Dismiss Notice
Join Physics Forums Today!
The friendliest, high quality science and math community on the planet! Everyone who loves science is here!

Limit problem.

  1. Nov 23, 2009 #1
    Noncircular proof that the limit:

    [tex]\lim_{h \to 0}\frac{e^{h}-1}{h}[/tex]

    Tends to 1, which is [tex](ln(e))[/tex] as [tex]{h \to 0}[/tex]

    Been trying logarithms and other kind of stuff but always seem to get 0/0 :(
     
    Last edited: Nov 24, 2009
  2. jcsd
  3. Nov 24, 2009 #2
    L'Hospital gives the desired result.
     
  4. Nov 24, 2009 #3

    HallsofIvy

    User Avatar
    Staff Emeritus
    Science Advisor

    Yes, but he asked for a "non-circular" proof! The point is that the standard proof of the derivative of ex requires taking that limit. Thus, using the derivative to get that limit is "circular".

    However, it is not necessary to use the "standard proof" of the derivative. One thing commonly done in modern Calculus books is to define the logarithm first:
    Define
    [tex]ln(x)= \int_1^x \frac{1}{t} dt[/tex]

    All of the usual properties of the natural logarithm can be derived from that including the fact that it is a one-to-one function from the postive real numbers to the real numbers and so has an inverse function from the real numbers to the positive real numbers. Call that inverse function "exp(x)". Since it is clear from the definition above that the derivative of ln(x) is 1/x, knowing that ln(exp(x))= x tells us that (1/exp(x))(exp(x))'= 1 so the derivative of exp(x) is exp(x) itself. Once we have that, then we can use the L'Hospital as Matthollyw00d says.

(Stored data entries)
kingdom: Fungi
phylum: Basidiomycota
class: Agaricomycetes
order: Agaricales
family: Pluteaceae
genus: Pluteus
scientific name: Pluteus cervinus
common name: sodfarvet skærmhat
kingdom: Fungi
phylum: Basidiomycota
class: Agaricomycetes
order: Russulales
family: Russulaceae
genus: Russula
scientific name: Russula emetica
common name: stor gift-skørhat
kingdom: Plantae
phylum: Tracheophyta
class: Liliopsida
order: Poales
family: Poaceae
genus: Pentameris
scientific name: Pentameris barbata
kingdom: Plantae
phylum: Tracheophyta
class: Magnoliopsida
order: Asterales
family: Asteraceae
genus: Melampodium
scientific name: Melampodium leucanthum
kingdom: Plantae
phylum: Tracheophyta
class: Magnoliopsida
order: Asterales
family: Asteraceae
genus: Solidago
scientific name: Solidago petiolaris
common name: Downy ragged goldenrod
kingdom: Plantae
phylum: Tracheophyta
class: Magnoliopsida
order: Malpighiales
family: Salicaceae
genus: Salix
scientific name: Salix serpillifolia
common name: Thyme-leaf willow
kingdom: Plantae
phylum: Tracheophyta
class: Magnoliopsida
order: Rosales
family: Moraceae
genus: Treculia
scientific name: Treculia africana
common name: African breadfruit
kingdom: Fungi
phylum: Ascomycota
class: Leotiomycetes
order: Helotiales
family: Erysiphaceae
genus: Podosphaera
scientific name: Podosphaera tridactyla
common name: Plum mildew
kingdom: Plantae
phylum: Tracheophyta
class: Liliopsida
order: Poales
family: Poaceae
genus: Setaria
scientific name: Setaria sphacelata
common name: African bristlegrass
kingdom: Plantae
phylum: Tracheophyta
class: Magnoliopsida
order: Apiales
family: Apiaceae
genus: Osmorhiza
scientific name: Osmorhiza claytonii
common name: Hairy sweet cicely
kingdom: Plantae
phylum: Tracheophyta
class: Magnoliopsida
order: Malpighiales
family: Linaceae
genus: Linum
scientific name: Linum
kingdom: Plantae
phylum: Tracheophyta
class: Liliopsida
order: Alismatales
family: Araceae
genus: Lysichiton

### Task 1
From the forum thread on the limit problem, reproduce the passage starting with "All of the usual" and going on through "as Matthollyw00d says.".
### Task 2
In the forum thread on the limit problem, restate the paragraph beginning "All of the usual properties of the natural logarithm" as a short list that keeps its main facts.
### Task 3
Answer these questions using the forum thread on the limit problem:
(a) What result does the first post keep getting?
(b) Which rule does the second post say gives the desired result?
(c) What do modern Calculus books commonly define first, according to HallsofIvy?

### Reply 1
All of the usual properties of the natural logarithm can be derived from that including the fact that it is a one-to-one function from the postive real numbers to the real numbers and so has an inverse function from the real numbers to the positive real numbers. Call that inverse function "exp(x)". Since it is clear from the definition above that the derivative of ln(x) is 1/x, knowing that ln(exp(x))= x tells us that (1/exp(x))(exp(x))'= 1 so the derivative of exp(x) is exp(x) itself. Once we have that, then we can use the L'Hospital as Matthollyw00d says.

### Reply 2
- Every usual property of the natural logarithm can be derived from defining ln(x) as the integral of 1/t from 1 to x.
- ln(x) is a one-to-one function from the positive real numbers to the real numbers. It therefore has an inverse from the real numbers to the positive real numbers, called exp(x).
- The definition makes it clear that the derivative of ln(x) is 1/x.
- Because ln(exp(x)) = x, (1/exp(x))(exp(x))' = 1, so the derivative of exp(x) is exp(x) itself.
- With that established, L'Hospital can be used, as Matthollyw00d says.

### Reply 3
(a) 0/0
(b) L'Hospital
(c) The logarithm